At block 510, the physical layout code (e.g., GDSII code) is provided to a manufacturing facility, which uses the physical layout code to configure or otherwise adapt fabrication tools of the manufacturing facility (e.g., through mask works) to fabricate the IC device. That is, the physical layout code may be programmed into one or more computer systems, which may then control, in whole or part, the operation of the tools of the manufacturing facility or the manufacturing operations performed therein.
In some embodiments, certain aspects of the techniques described above may implemented by one or more processors of a processing system executing software. The software comprises one or more sets of executable instructions stored or otherwise tangibly embodied on a non-transitory computer readable storage medium. The software can include the instructions and certain data that, when executed by the one or more processors, manipulate the one or more processors to perform one or more aspects of the techniques described above. The non-transitory computer readable storage medium can include, for example, a magnetic or optical disk storage device, solid state storage devices such as Flash memory, a cache, random access memory (RAM) or other non-volatile memory device or devices, and the like. The executable instructions stored on the non-transitory computer readable storage medium may be in source code, assembly language code, object code, or other instruction format that is interpreted or otherwise executable by one or more processors.
Note that not all of the activities or elements described above in the general description are required, that a portion of a specific activity or device may not be required, and that one or more further activities may be performed, or elements included, in addition to those described. Still further, the order in which activities are listed are not necessarily the order in which they are performed. Also, the concepts have been described with reference to specific embodiments. However, one of ordinary skill in the art appreciates that various modifications and changes can be made without departing from the scope of the present disclosure as set forth in the claims below. Accordingly, the specification and figures are to be regarded in an illustrative rather than a restrictive sense, and all such modifications are intended to be included within the scope of the present disclosure.

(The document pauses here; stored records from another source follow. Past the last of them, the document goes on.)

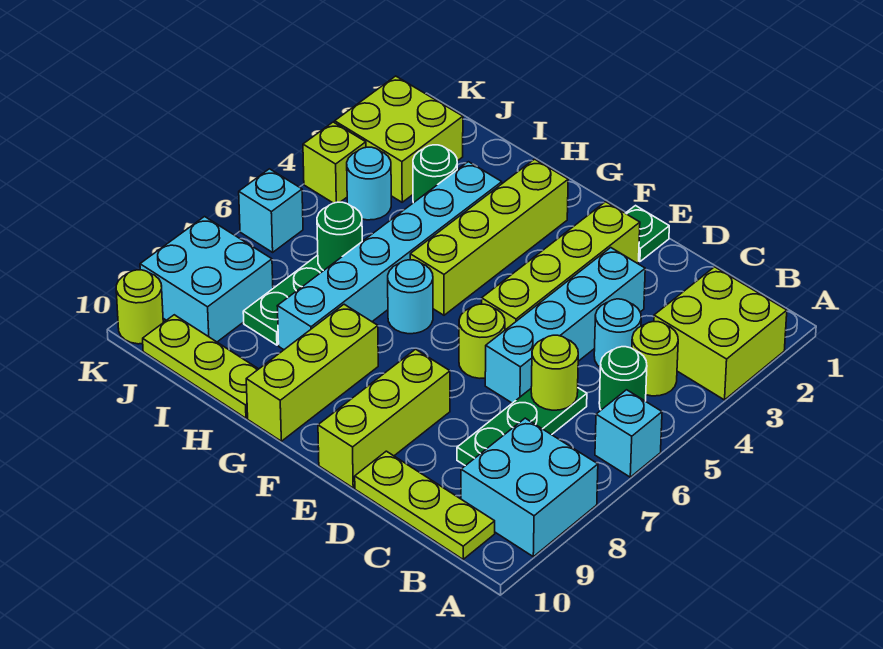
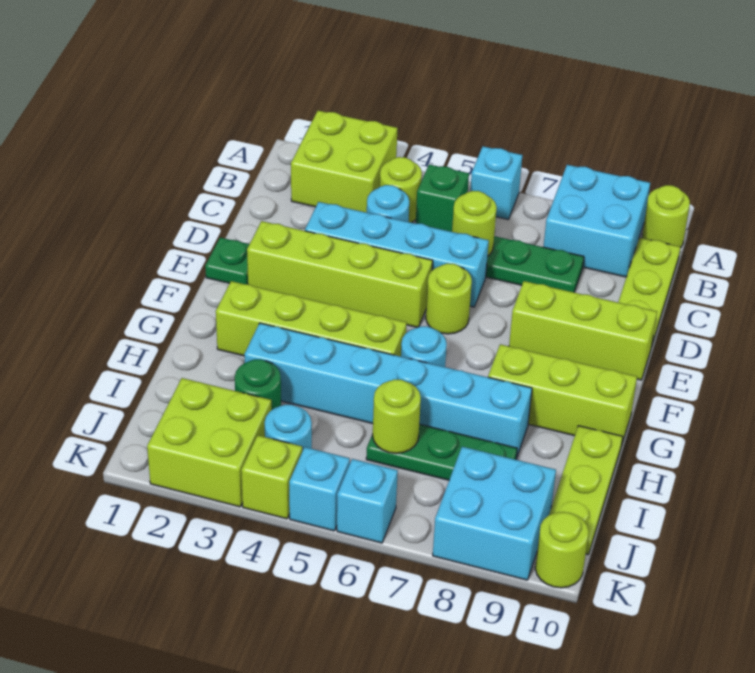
none -> lime 1x1 round brick [642,185,690,248]
green 1x1 round brick [599,347,647,410] -> green 1x1 brick [416,164,469,232]
green 1x1 round brick [317,202,362,271] -> lime 1x1 round brick [373,379,421,453]
none -> cyan 1x1 brick [289,447,350,531]

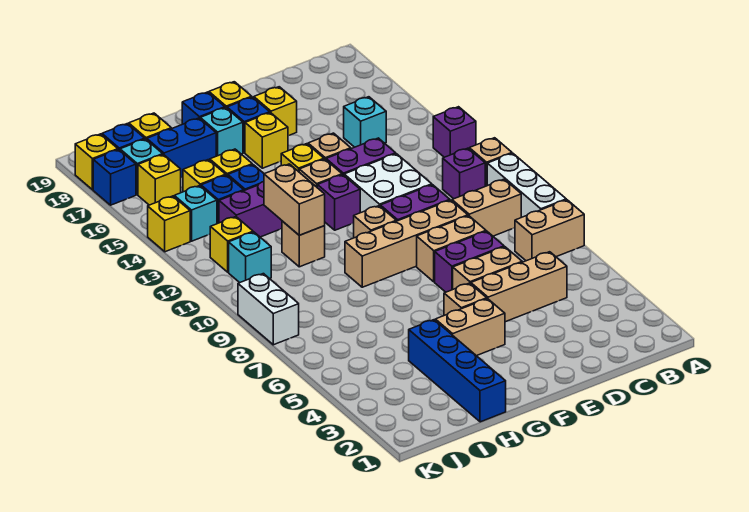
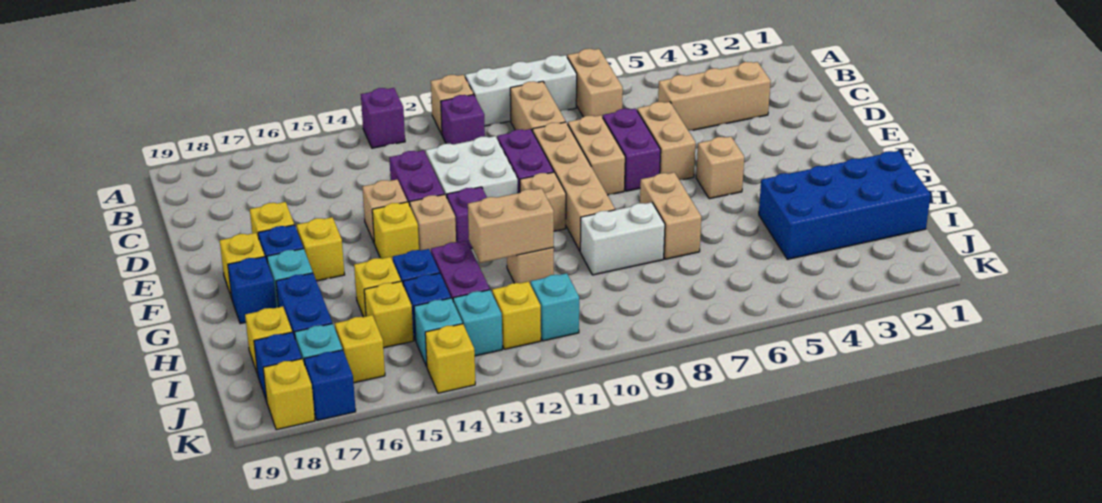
tan 1x3 brick [471,252,567,322] -> tan 1x3 brick turned to [658,62,771,131]
cyan 1x1 brick [344,97,386,147] -> cyan 1x1 brick moved to [453,290,502,356]
tan 1x2 brick [435,299,505,356] -> tan 1x2 brick moved to [640,172,701,259]
blue 1x4 brick [409,320,506,422] -> blue 2x4 brick [759,151,931,259]
white 1x2 brick [238,274,299,345] -> white 1x2 brick moved to [580,202,665,275]

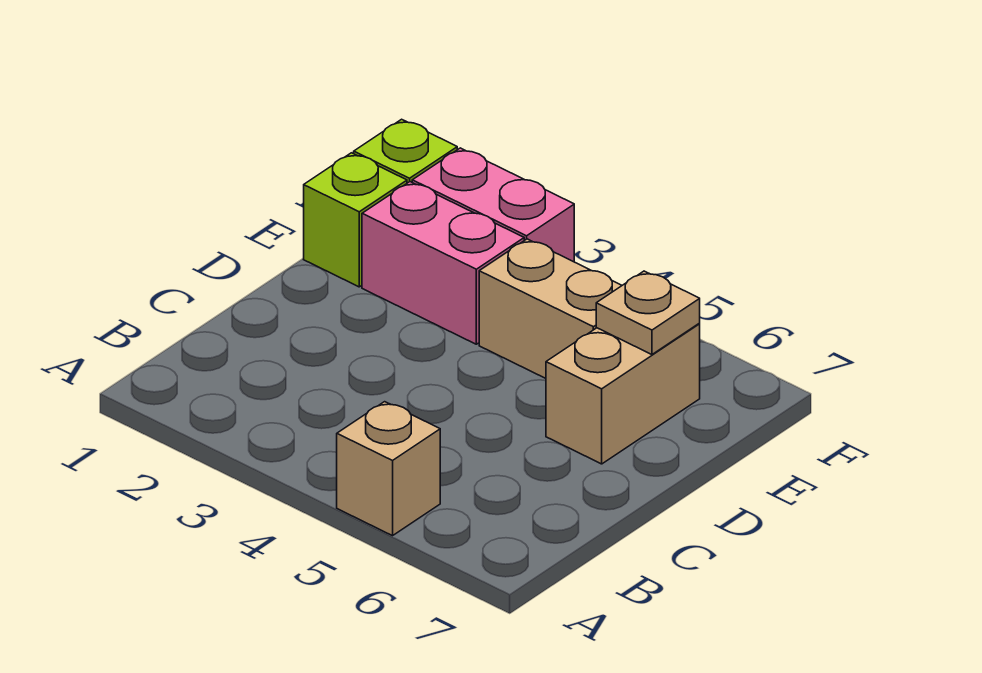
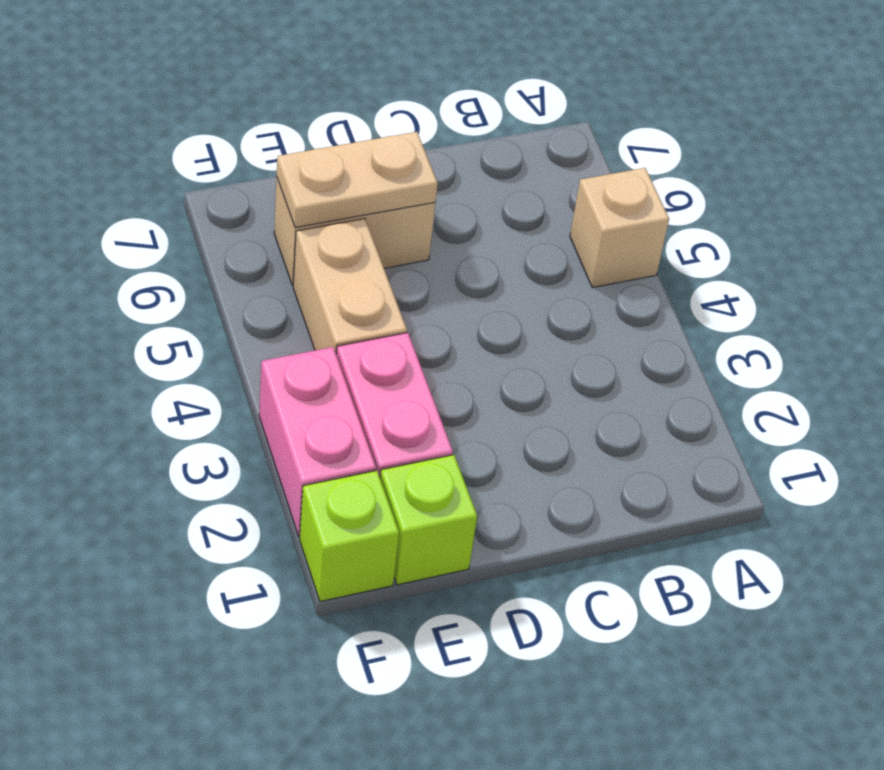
tan 1x1 plate [596,271,700,355] -> tan 1x2 plate [277,132,438,228]

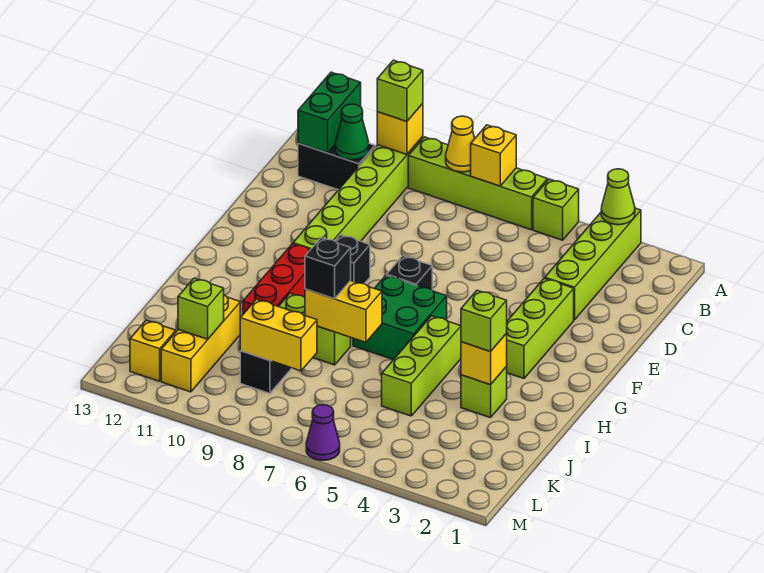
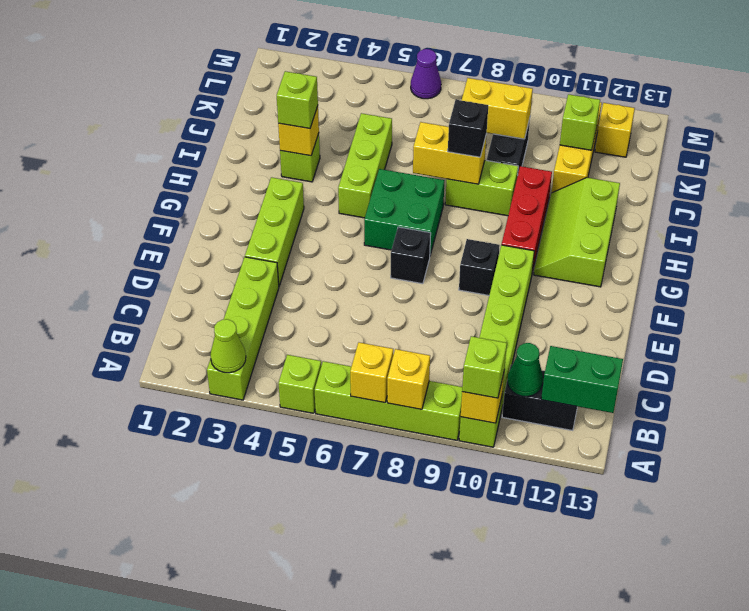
yellow 1x1 cone [446,116,475,172] -> yellow 1x1 brick [387,349,430,409]
green 1x2 brick [298,72,361,153] -> green 1x2 brick turned to [541,346,623,413]
none -> lime 2x3 slope [534,178,620,287]

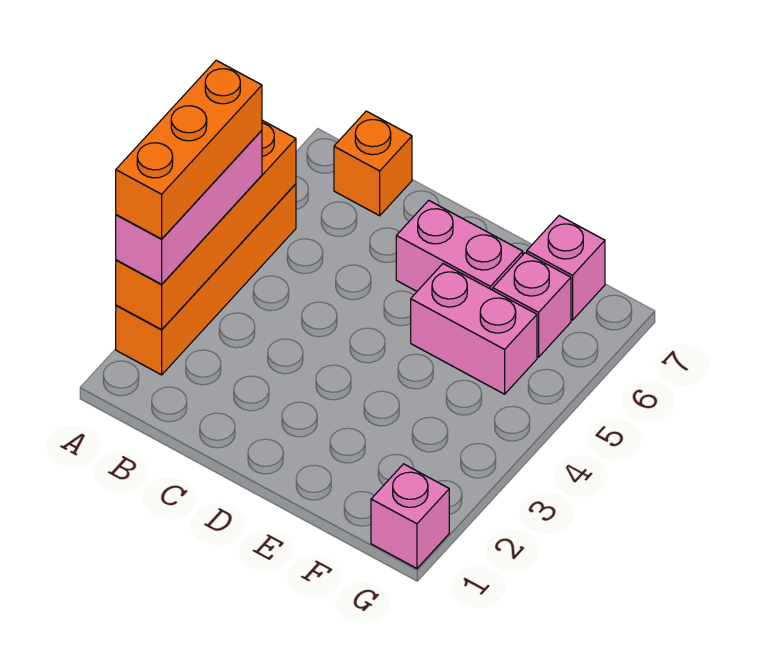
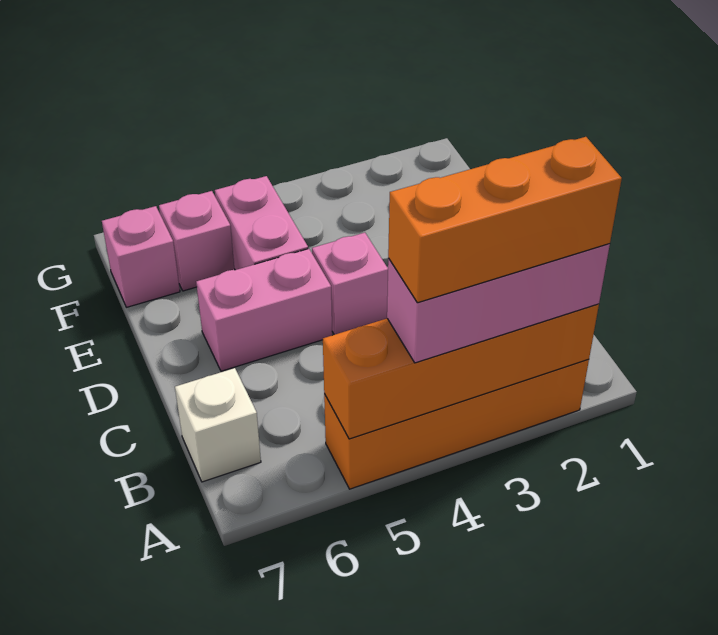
orange 1x1 brick [334,111,412,216] -> white 1x1 brick [175,368,261,482]
pink 1x2 brick [396,200,523,291] -> pink 1x2 brick turned to [196,249,332,371]
pink 1x1 brick [371,464,449,568] -> pink 1x1 brick moved to [312,233,388,335]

Benefits, other advantages, and solutions to problems have been described above with regard to specific embodiments. However, the benefits, advantages, solutions to problems, and any feature(s) that may cause any benefit, advantage, or solution to occur or become more pronounced are not to be construed as a critical, required, or essential feature of any or all the claims. Moreover, the particular embodiments disclosed above are illustrative only, as the disclosed subject matter may be modified and practiced in different but equivalent manners apparent to those skilled in the art having the benefit of the teachings herein. No limitations are intended to the details of construction or design herein shown, other than as described in the claims below. It is therefore evident that the particular embodiments disclosed above may be altered or modified and all such variations are considered within the scope of the disclosed subject matter. Accordingly, the protection sought herein is as set forth in the claims below.